Tuesday, August 5, 2008

Feeling Overwhelmed?

Hey, there. I've been away from this for awhile, and have missed it. So here I am. I went to a women's conference last night, and wanted to share a couple of things that I came away from there with. In my crazy hectic life, I want so much and I try so hard to share God's love, His hope, and His joy with those around me. And I so often feel like I am failing miserably.

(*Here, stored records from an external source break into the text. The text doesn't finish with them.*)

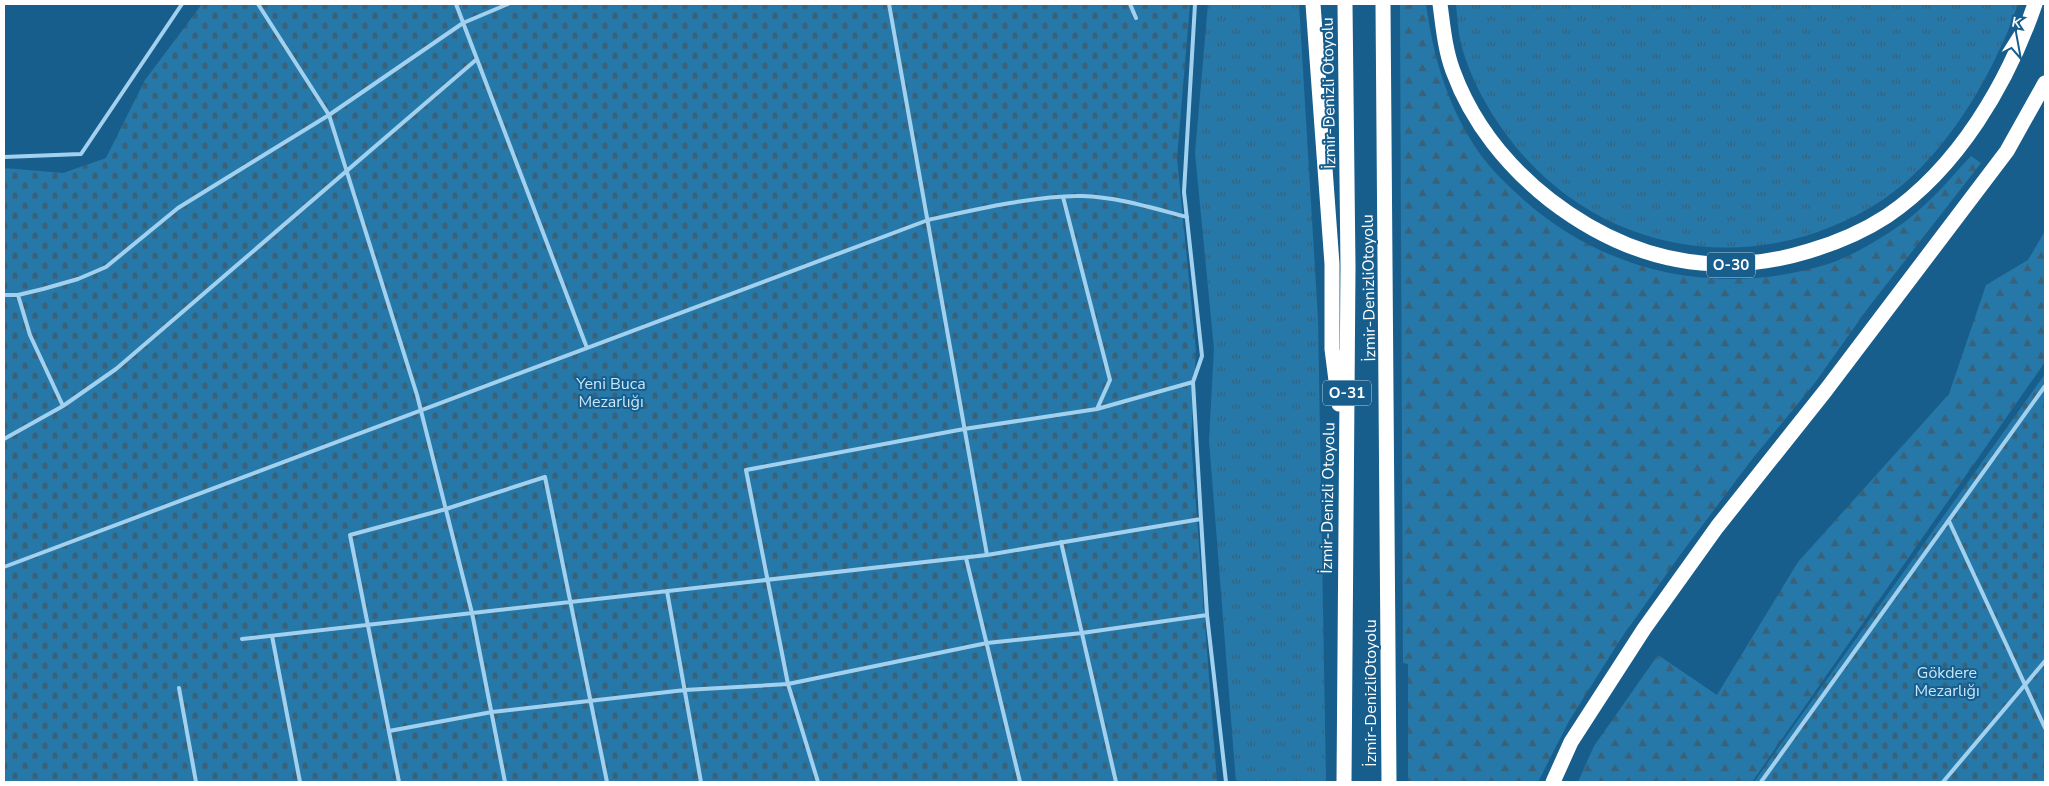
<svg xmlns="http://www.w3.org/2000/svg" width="2049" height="786" font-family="'Nunito Sans',sans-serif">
	<defs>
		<pattern id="grass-tufts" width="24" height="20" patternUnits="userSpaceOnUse" patternTransform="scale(1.25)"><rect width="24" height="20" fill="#2678a9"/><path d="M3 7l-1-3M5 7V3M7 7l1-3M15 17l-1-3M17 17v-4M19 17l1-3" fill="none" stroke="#39627a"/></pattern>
		<pattern id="forest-firs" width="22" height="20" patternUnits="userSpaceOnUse" patternTransform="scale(1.25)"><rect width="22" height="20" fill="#2678a9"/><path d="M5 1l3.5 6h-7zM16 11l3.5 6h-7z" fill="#39627a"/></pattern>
		<pattern id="cemetery-stones" width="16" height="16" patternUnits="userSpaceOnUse" patternTransform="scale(1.25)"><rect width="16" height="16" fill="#2678a9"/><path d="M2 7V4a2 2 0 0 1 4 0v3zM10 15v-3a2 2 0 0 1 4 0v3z" fill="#39627a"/></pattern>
	</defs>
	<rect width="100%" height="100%" fill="#175e8d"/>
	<path fill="url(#grass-tufts)" d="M1208,4H1299L1318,319L1326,782H1236L1209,440L1214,349L1195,153Z
		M1456,4H2018C1994,74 1944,160 1881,201C1755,282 1595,256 1506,134C1486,107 1468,73 1460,40C1458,28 1457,16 1456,4Z"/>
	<path fill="url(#forest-firs)" d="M1400,4H1426C1433,54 1445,98 1472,142C1486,165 1505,183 1525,201C1609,275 1722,297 1828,264C1854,256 1900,228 1919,210C1938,194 1954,174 1971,156L1981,163L1868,308L1814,384L1753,458L1680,555L1620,640L1569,721L1538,782H1408V664L1403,663Z
		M2045,231V362L1752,782H1578L1594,746L1658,655L1717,695L1798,562L1949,394L1986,285L2028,260Z"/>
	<path fill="url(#cemetery-stones)" d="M202,4H1190L1177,158L1196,351L1191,440L1217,782H4V168L63,173L106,158L145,80Z
		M2045,374V782H1754L1793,727Z"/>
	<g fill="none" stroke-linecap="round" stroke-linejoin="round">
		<path stroke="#a2d1ef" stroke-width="4" d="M258,4L329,115L417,395L472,613L505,782
			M456,4L587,348
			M1130,4L1136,18
			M4,157L81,154L182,4
			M4,295H18L43,289L78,279L106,267L178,208L329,115L463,23L508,4
			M18,295L30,335L63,406
			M1097,409L1193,382L1202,356L1184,192L1195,4
			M4,439L63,406L116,369L477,59
			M1201,519L1207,615L1226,782
			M1949,521L2045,728
			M1061,542L1116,782
			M987,555L1201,519L1193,382
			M966,558L1020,782
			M4,567L928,220C973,210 1037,195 1082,196C1118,197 1152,208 1187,217
			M667,591L701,782
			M272,636L300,782
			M242,639L987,555L889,4
			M179,688L196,782
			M389,731L492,712L685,690L788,684L987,643L1082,633L1207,615
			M399,782L350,535L446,509L545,477L607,782
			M818,782L788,684L746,470L964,429L1097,409L1110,380L1063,197
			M1761,782L2045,386
			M1943,782L2045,661"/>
		<path stroke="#fff" stroke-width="15" d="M1313,4L1332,264V349L1339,404
			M1383,4L1389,782
			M1440,4C1443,26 1445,50 1453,71C1472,123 1508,167 1550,200C1628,260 1714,280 1809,251C1836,243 1864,231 1887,216C1958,168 2008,83 2035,4
			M1344,782L1348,266L1345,4
			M1553,782L1571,742L1644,629L1717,527L1826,390L2007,151L2045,83"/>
	</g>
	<g text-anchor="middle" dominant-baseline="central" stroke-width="4" stroke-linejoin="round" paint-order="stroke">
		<g fill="#175e8d" stroke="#b9cfdd" stroke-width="1">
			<rect x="1707" y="252.5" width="48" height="25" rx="4"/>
			<rect x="1323" y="380.5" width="48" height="25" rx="4"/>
		</g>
		<g font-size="15" font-weight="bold" fill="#fff">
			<text x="1731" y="265">O-30</text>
			<text x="1347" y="393">O-31</text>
		</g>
		<g font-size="16" fill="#fff" stroke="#175e8d">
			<text transform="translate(1329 93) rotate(-91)">İzmir-Denizli Otoyolu</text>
			<text transform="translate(1369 288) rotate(-91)">İzmir-DenizliOtoyolu</text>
			<text transform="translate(1328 498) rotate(-89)">İzmir-Denizli Otoyolu</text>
			<text transform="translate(1371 693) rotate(-90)">İzmir-DenizliOtoyolu</text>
		</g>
		<g font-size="16" fill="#c8e7fb" stroke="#175e8d">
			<text x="611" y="384">Yeni Buca<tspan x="611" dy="18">Mezarlığı</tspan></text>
			<text x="1947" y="673">Gökdere<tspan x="1947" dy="18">Mezarlığı</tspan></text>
		</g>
	</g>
	<rect width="2049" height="786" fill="none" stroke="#ffffff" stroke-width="10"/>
	<g transform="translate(2014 35) rotate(11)" stroke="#175e8d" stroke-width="4" paint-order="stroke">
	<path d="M0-4L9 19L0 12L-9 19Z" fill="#ffffff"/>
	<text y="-8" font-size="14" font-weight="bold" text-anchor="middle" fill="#ffffff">K</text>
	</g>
</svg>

There is so much in my life that I must do, and that I can delegate to no one. Business concerns, my kids, maintaining my house, homeschooling my youngest daughter, taking care of my middle daughter with special needs, and being there for my oldest daughter with her concerns about transitioning into adult life....No one can do any, any, any of these things for me!!! And to say that I'm overwhelmed might be the understatement of the year.

And I am so very, very tired of feeling pathetic, and exhausted, and overwhelmed, and just complainy (Hey, if I want to coin a new word...well, it's my blog!) and what I got last night was this. If I get up every day, and hit the floor running trying to manage all of those things alone, trying to pour love and joy into all of the people around me, trying to build others up while I am falling apart, it's a recipe for disaster. If I don't first meet with God, and let Him fill me up, and renew my strength, and give me His love and joy to pour out to others, I'm trying to pour those things out from an empty vessel, and it just doesn't work! So, in the "paraphrased-to-beat-the-band" words of Isaiah 61:1-3, Jesus tells me that He was sent to bestow on me the oil of gladness instead of mourning, so that I can wear the garment of praise instead of despair. Wow!! (BTW, Isaiah 61 is one of the most awesome parts of Scripture...you have to read it! It also tells me that God was sent to bind up the brokenhearted, to release those who are imprisoned and to free captives....that was me! Is it you, right now? Because He came to set you free! If you want to know how, email me!)

So I need to get up in the morning, no matter how busy things are, and commit my steps to Him, so that He will make my path straight. And I have learned through many difficult years that when I least feel like praising Him is when I most need to praise Him! And somehow, through His awesomeness, when I praise Him despite how overwhelmed I may be, He restores me and renews me, as I get into His presence and just do what I was created to do, and praise Him.